What is expected: Lay out every one of the following lines as a numbered list, skipping any blank lines. Leave the pictures out of your answer.

Saved data entries
*** Begin section ***

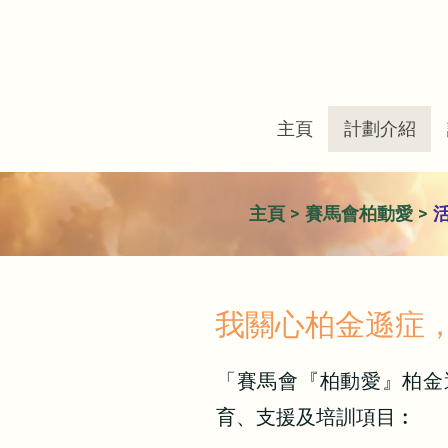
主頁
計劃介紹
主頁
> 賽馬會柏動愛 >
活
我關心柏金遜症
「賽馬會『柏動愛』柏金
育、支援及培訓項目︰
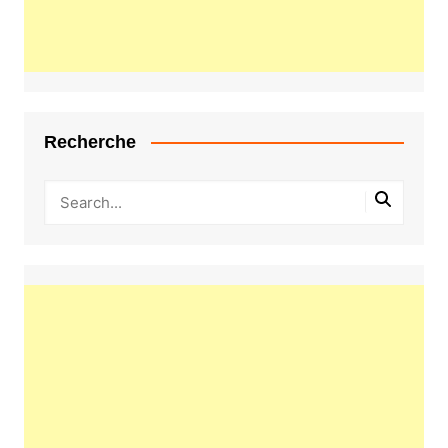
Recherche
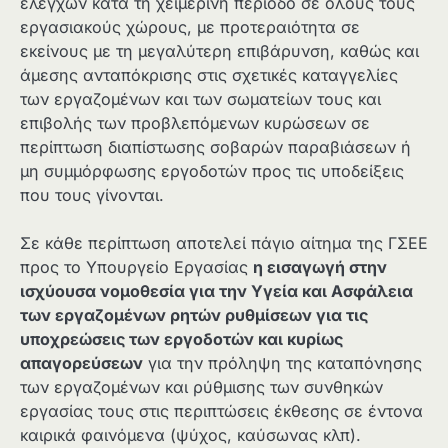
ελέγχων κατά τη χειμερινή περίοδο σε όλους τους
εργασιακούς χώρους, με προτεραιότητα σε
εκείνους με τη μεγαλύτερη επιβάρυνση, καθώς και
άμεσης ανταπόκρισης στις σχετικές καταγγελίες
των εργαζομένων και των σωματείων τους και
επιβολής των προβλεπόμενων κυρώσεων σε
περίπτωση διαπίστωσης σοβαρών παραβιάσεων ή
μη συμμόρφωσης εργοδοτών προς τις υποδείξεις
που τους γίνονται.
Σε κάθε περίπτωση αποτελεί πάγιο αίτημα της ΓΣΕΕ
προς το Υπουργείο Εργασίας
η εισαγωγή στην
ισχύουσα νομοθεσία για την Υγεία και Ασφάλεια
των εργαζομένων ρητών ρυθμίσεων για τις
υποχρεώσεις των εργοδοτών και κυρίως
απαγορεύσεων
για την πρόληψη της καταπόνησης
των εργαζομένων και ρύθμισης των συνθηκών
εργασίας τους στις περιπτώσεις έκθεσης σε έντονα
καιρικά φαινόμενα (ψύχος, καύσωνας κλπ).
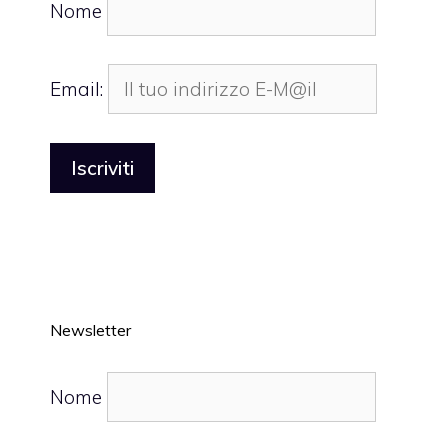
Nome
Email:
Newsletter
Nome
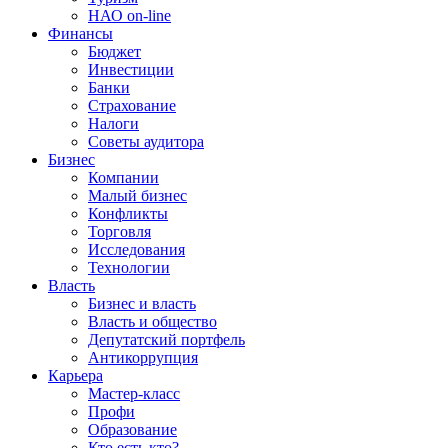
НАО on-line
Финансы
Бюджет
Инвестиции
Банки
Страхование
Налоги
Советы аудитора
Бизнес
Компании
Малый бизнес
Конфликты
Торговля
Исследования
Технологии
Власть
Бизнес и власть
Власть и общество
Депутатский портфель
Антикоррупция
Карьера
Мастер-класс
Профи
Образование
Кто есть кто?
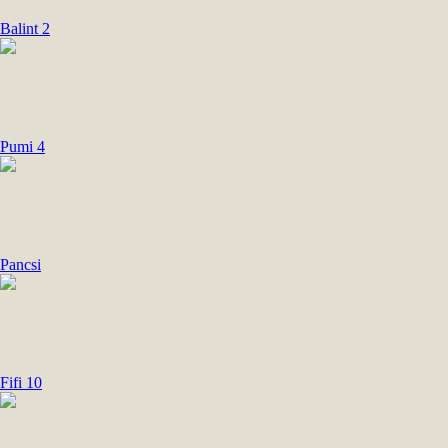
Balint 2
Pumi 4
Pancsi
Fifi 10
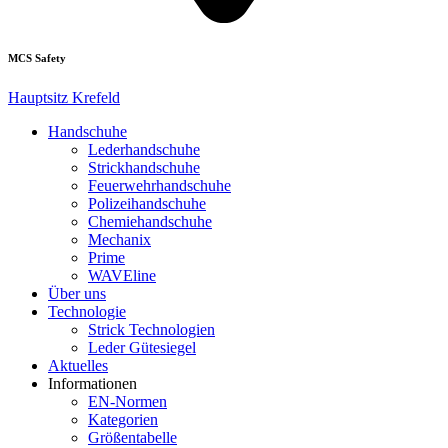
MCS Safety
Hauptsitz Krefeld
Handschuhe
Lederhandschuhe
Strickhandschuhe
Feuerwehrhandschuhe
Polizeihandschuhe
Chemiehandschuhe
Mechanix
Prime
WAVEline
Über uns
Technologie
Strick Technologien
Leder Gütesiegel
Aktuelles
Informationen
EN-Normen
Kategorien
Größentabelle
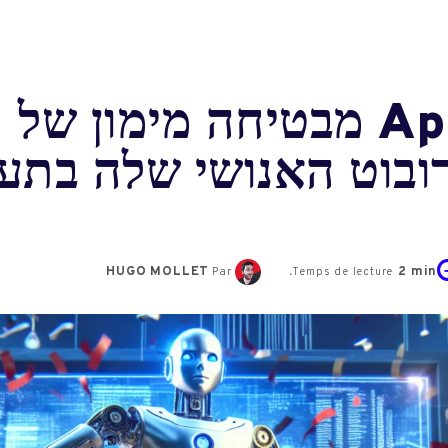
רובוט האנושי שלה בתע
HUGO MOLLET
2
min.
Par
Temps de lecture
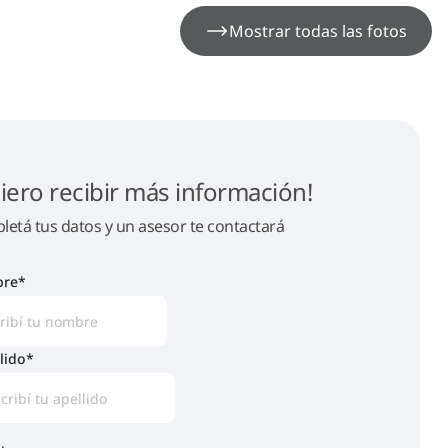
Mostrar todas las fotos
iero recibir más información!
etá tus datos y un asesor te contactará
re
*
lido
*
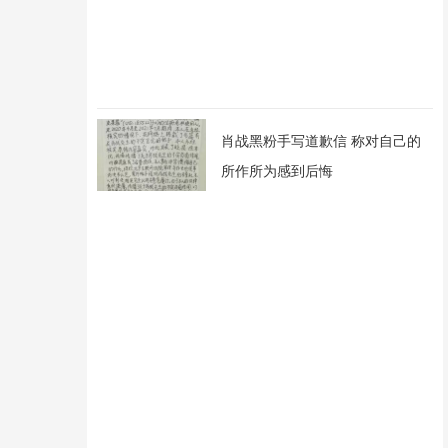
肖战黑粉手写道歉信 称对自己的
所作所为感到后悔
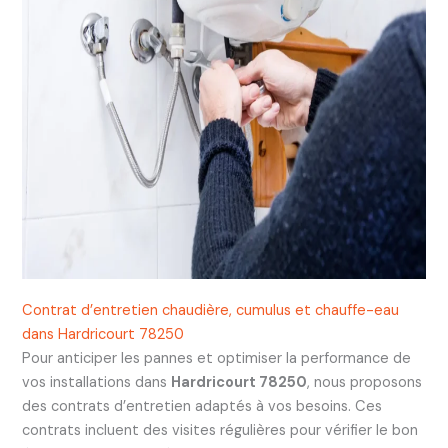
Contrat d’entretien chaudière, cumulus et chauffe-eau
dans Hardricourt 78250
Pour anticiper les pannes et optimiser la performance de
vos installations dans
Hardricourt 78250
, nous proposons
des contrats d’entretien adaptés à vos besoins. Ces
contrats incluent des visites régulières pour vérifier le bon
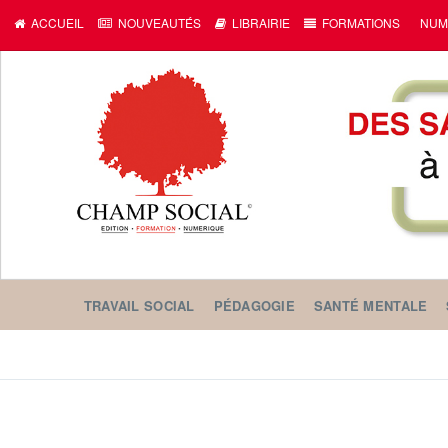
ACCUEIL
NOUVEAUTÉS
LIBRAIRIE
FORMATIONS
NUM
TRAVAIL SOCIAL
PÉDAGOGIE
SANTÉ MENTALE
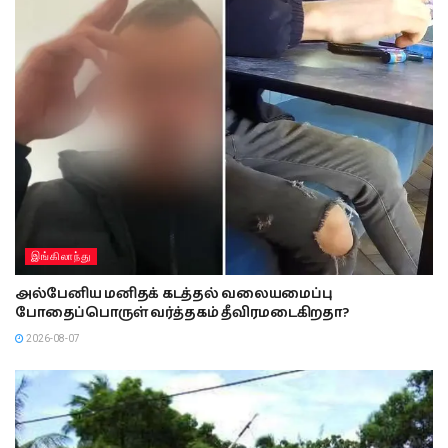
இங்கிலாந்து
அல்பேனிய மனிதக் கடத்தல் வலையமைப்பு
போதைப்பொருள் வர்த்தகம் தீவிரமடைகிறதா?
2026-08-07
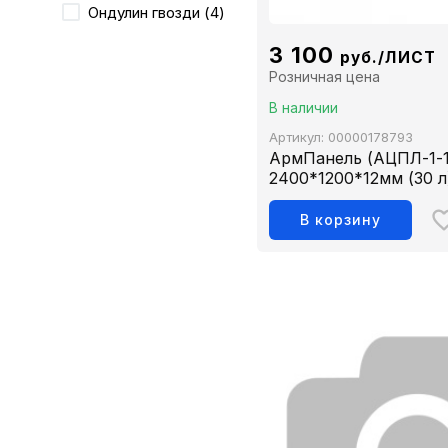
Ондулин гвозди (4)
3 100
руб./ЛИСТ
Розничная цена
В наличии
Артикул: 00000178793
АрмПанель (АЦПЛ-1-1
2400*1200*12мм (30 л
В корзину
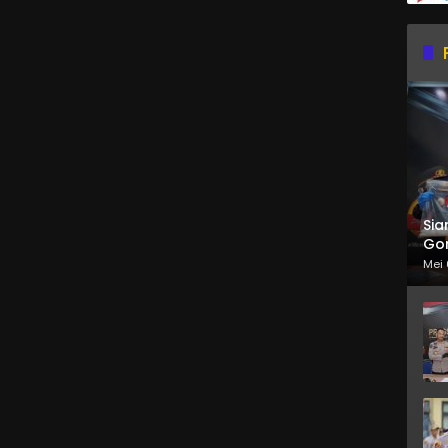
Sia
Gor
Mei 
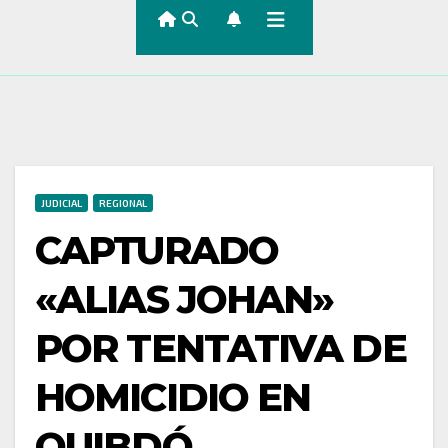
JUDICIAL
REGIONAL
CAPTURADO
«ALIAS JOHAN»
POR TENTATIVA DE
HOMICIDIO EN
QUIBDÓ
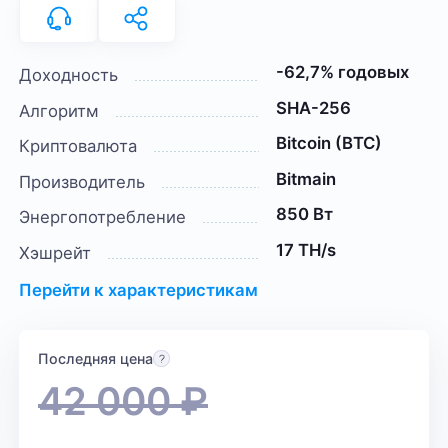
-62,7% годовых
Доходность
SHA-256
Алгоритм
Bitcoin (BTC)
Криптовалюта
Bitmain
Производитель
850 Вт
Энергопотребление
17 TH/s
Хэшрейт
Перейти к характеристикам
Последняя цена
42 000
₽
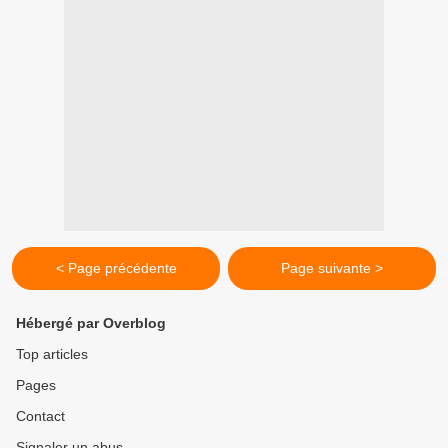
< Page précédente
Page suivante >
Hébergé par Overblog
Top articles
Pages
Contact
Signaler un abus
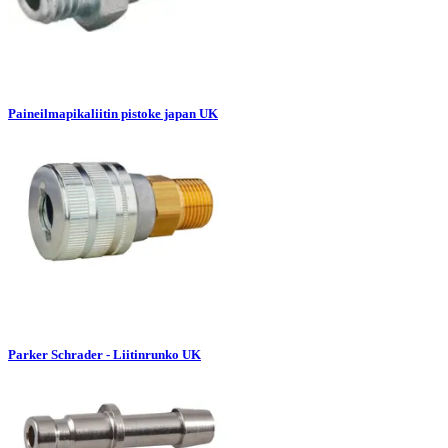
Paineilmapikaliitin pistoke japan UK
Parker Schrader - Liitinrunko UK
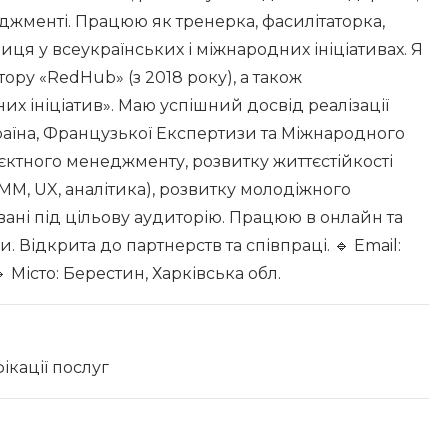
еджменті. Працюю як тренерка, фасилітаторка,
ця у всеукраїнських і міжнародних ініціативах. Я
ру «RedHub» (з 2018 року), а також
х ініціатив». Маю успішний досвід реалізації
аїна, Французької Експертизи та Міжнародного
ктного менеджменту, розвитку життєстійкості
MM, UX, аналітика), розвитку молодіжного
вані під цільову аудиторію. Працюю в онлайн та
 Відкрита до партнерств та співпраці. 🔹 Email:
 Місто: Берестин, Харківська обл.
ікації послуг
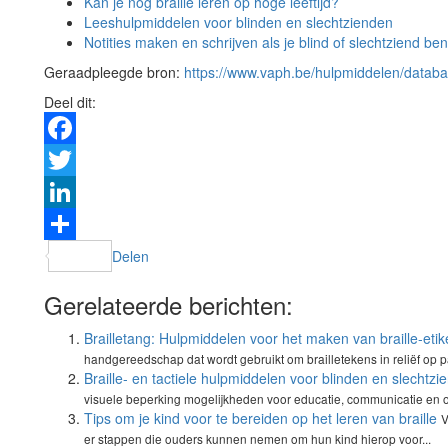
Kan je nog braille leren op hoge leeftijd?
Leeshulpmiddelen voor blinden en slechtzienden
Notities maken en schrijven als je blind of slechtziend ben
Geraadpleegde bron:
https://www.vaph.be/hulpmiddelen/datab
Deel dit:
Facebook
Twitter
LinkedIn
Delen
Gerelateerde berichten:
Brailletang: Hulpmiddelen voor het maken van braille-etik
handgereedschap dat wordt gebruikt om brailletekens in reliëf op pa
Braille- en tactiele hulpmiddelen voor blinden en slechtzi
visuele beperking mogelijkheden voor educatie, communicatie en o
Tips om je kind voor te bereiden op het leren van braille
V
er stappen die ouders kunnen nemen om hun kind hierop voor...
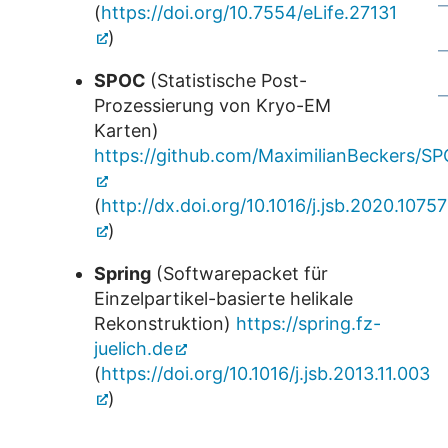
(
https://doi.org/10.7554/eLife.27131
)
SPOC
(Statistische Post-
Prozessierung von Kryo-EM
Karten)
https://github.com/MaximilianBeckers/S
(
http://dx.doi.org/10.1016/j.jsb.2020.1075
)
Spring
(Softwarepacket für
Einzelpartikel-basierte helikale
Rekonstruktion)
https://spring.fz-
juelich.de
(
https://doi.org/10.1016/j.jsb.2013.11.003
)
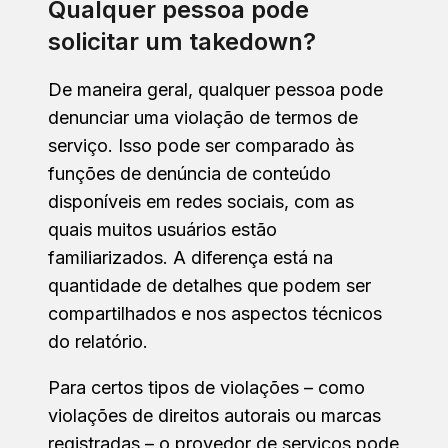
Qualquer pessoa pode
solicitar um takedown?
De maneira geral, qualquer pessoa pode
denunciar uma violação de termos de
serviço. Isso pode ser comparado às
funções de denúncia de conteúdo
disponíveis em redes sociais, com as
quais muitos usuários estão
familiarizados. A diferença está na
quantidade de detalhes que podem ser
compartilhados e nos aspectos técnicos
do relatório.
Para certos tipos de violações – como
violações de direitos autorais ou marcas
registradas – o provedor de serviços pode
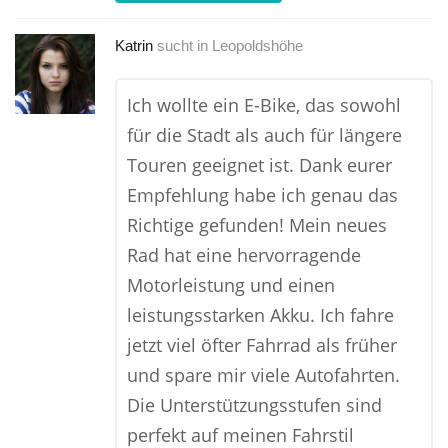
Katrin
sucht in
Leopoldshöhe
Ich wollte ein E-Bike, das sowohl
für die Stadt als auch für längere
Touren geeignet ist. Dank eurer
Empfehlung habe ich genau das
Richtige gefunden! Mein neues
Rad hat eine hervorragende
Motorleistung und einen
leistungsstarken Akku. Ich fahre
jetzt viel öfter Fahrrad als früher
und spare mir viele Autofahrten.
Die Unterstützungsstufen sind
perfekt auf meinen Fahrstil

*** End section ***

Answer to this task:
1. 主頁
2. 計劃介紹
3. 主頁
4. > 賽馬會柏動愛 >
5. 活
6. 我關心柏金遜症
7. 「賽馬會『柏動愛』柏金
8. 育、支援及培訓項目︰
9. Recherche
10. ελέγχων κατά τη χειμερινή περίοδο σε όλους τους
11. εργασιακούς χώρους, με προτεραιότητα σε
12. εκείνους με τη μεγαλύτερη επιβάρυνση, καθώς και
13. άμεσης ανταπόκρισης στις σχετικές καταγγελίες
14. των εργαζομένων και των σωματείων τους και
15. επιβολής των προβλεπόμενων κυρώσεων σε
16. περίπτωση διαπίστωσης σοβαρών παραβιάσεων ή
17. μη συμμόρφωσης εργοδοτών προς τις υποδείξεις
18. που τους γίνονται.
19. Σε κάθε περίπτωση αποτελεί πάγιο αίτημα της ΓΣΕΕ
20. προς το Υπουργείο Εργασίας
21. η εισαγωγή στην
22. ισχύουσα νομοθεσία για την Υγεία και Ασφάλεια
23. των εργαζομένων ρητών ρυθμίσεων για τις
24. υποχρεώσεις των εργοδοτών και κυρίως
25. απαγορεύσεων
26. για την πρόληψη της καταπόνησης
27. των εργαζομένων και ρύθμισης των συνθηκών
28. εργασίας τους στις περιπτώσεις έκθεσης σε έντονα
29. καιρικά φαινόμενα (ψύχος, καύσωνας κλπ).
30. Nome
31. Email:
32. Newsletter
33. Nome
34. НАО on-line
35. Финансы
36. Бюджет
37. Инвестиции
38. Банки
39. Страхование
40. Налоги
41. Советы аудитора
42. Бизнес
43. Компании
44. Малый бизнес
45. Конфликты
46. Торговля
47. Исследования
48. Технологии
49. Власть
50. Бизнес и власть
51. Власть и общество
52. Депутатский портфель
53. Антикоррупция
54. Карьера
55. Мастер-класс
56. Профи
57. Образование
58. Кто есть кто?
59. Balint 2
60. Pumi 4
61. Pancsi
62. Fifi 10
63. MCS Safety
64. Hauptsitz Krefeld
65. Handschuhe
66. Lederhandschuhe
67. Strickhandschuhe
68. Feuerwehrhandschuhe
69. Polizeihandschuhe
70. Chemiehandschuhe
71. Mechanix
72. Prime
73. WAVEline
74. Über uns
75. Technologie
76. Strick Technologien
77. Leder Gütesiegel
78. Aktuelles
79. Informationen
80. EN-Normen
81. Kategorien
82. Größentabelle
83. רובוט האנושי שלה בתע
84. HUGO MOLLET
85. 2
86. min.
87. Par
88. Temps de lecture
89. Mostrar todas las fotos
90. iero recibir más información!
91. etá tus datos y un asesor te contactará
92. re
93. *
94. lido
95. *
96. 肖战黑粉手写道歉信 称对自己的
97. 所作所为感到后悔
98. Contrat d’entretien chaudière, cumulus et chauffe-eau
99. dans Hardricourt 78250
100. Pour anticiper les pannes et optimiser la performance de
101. vos installations dans
102. Hardricourt 78250
103. , nous proposons
104. des contrats d’entretien adaptés à vos besoins. Ces
105. contrats incluent des visites régulières pour vérifier le bon
106. ACCUEIL
107. NOUVEAUTÉS
108. LIBRAIRIE
109. FORMATIONS
110. NUM
111. TRAVAIL SOCIAL
112. PÉDAGOGIE
113. SANTÉ MENTALE
114. இங்கிலாந்து
115. அல்பேனிய மனிதக் கடத்தல் வலையமைப்பு
116. போதைப்பொருள் வர்த்தகம் தீவிரமடைகிறதா?
117. 2026-08-07
118. Ондулин гвозди (4)
119. 3 100
120. руб./ЛИСТ
121. Розничная цена
122. В наличии
123. Артикул: 00000178793
124. АрмПанель (АЦПЛ-1-1
125. 2400*1200*12мм (30 л
126. В корзину
127. Sia
128. Gor
129. Mei 
130. JUDICIAL
131. REGIONAL
132. CAPTURADO
133. «ALIAS JOHAN»
134. POR TENTATIVA DE
135. HOMICIDIO EN
136. QUIBDÓ
137. -62,7% годовых
138. Доходность
139. SHA-256
140. Алгоритм
141. Bitcoin (BTC)
142. Криптовалюта
143. Bitmain
144. Производитель
145. 850 Вт
146. Энергопотребление
147. 17 TH/s
148. Хэшрейт
149. Перейти к характеристикам
150. Последняя цена
151. 42 000
152. ₽
153. < Page précédente
154. Page suivante >
155. Hébergé par Overblog
156. Top articles
157. Pages
158. Contact
159. Signaler un abus
160. Paineilmapikaliitin pistoke japan UK
161. Parker Schrader - Liitinrunko UK
162. еджменті. Працюю як тренерка, фасилітаторка,
163. ця у всеукраїнських і міжнародних ініціативах. Я
164. ру «RedHub» (з 2018 року), а також
165. х ініціатив». Маю успішний досвід реалізації
166. аїна, Французької Експертизи та Міжнародного
167. ктного менеджменту, розвитку життєстійкості
168. MM, UX, аналітика), розвитку молодіжного
169. вані під цільову аудиторію. Працюю в онлайн та
170.  Відкрита до партнерств та співпраці. 🔹 Email:
171.  Місто: Берестин, Харківська обл.
172. ікації послуг
173. Kan je nog braille leren op hoge leeftijd?
174. Leeshulpmiddelen voor blinden en slechtzienden
175. Notities maken en schrijven als je blind of slechtziend ben
176. Geraadpleegde bron:
177. https://www.vaph.be/hulpmiddelen/datab
178. Deel dit:
179. Facebook
180. Twitter
181. LinkedIn
182. Delen
183. Gerelateerde berichten:
184. Brailletang: Hulpmiddelen voor het maken van braille-etik
185. handgereedschap dat wordt gebruikt om brailletekens in reliëf op pa
186. Braille- en tactiele hulpmiddelen voor blinden en slechtzi
187. visuele beperking mogelijkheden voor educatie, communicatie en o
188. Tips om je kind voor te bereiden op het leren van braille
189. V
190. er stappen die ouders kunnen nemen om hun kind hierop voor...
191. (
192. https://doi.org/10.7554/eLife.27131
193. )
194. SPOC
195. (Statistische Post-
196. Prozessierung von Kryo-EM
197. Karten)
198. https://github.com/MaximilianBeckers/S
199. (
200. http://dx.doi.org/10.1016/j.jsb.2020.1075
201. )
202. Spring
203. (Softwarepacket für
204. Einzelpartikel-basierte helikale
205. Rekonstruktion)
206. https://spring.fz-
207. juelich.de
208. (
209. https://doi.org/10.1016/j.jsb.2013.11.003
210. )
211. Qualquer pessoa pode
212. solicitar um takedown?
213. De maneira geral, qualquer pessoa pode
214. denunciar uma violação de termos de
215. serviço. Isso pode ser comparado às
216. funções de denúncia de conteúdo
217. disponíveis em redes sociais, com as
218. quais muitos usuários estão
219. familiarizados. A diferença está na
220. quantidade de detalhes que podem ser
221. compartilhados e nos aspectos técnicos
222. do relatório.
223. Para certos tipos de violações – como
224. violações de direitos autorais ou marcas
225. registradas – o provedor de serviços pode
226. Katrin
227. sucht in
228. Leopoldshöhe
229. Ich wollte ein E-Bike, das sowohl
230. für die Stadt als auch für längere
231. Touren geeignet ist. Dank eurer
232. Empfehlung habe ich genau das
233. Richtige gefunden! Mein neues
234. Rad hat eine hervorragende
235. Motorleistung und einen
236. leistungsstarken Akku. Ich fahre
237. jetzt viel öfter Fahrrad als früher
238. und spare mir viele Autofahrten.
239. Die Unterstützungsstufen sind
240. perfekt auf meinen Fahrstil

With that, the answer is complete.